1)     Vast transportation overcapacity is already ripe for the taking. 3PL and 4PL integrated logistics providers find unutilized capacity in vans, containers and planes, and negotiate rates for additional cargo in the otherwise empty space. Even before autonomy fully unleashes that capacity, crowd-and-cloud business models will emerge.

2)     Aggressive new entrants are investing in vehicles, infrastructure and interfaces. Amazon is already investing in 767 aircraft and oceangoing ships in addition to drone delivery and autonomous vans.

3)     All the pieces fit. These information technologies will become part of an ecosystem that

extends Amazon’s supply chain as far forward into consumers’ home storage “warehouses” as the refrigerator, pantry, closets and garage; and into consumer demand-driving activities like food prep. Upstream, it will extend to suppliers in China and Pakistan–which Amazon is also courting directly.

Technology Attacks Logistics

Amazon and Uber are not alone: Apple, Google and Baidu see the same opportunity and are pursuing it with autonomous craft; smart homes; retail, media and manufacturer tie-ins; and pervasive connectivity, sensors and data.
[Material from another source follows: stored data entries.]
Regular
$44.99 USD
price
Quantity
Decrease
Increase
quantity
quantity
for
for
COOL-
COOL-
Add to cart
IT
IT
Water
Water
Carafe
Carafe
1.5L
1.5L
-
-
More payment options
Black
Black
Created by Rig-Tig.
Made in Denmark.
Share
As they integrate these assets, they will differentiate between today’s system and the hypermodal future.

A detailed map of the flow of customers, goods and orders, down to the centimeter and second will replace paper-based transportation planning. This is a prerequisite for robotics and autonomy, and it’s already enacted in the best supply chains.

The winners will shift to making smaller, more frequent deliveries of goods, using the frequency of physical interaction to deepen customer insight and loyalty.

With more data, artificial intelligence and frequent interactions, suppliers will not wait for their orders, but will cause them. The components of this are predictive analytics, anticipatory logistics and “nudge” technologies.

Amazon pioneered anticipatory shipping, and Google Now gives predictive directions.

Optimized personal promotions, social media manipulation and substitute products will help merchants create customer desire in the places where products already are or soon will be.

Delivery companies will have to decide whether foods best fit hypermodal commerce–at the intersection of malleable consumer preferences and hard transport economics.

Products, demand and production will all be mobile. Hypermodal transportation complements distributed manufacturing  and the two will co-enable each other.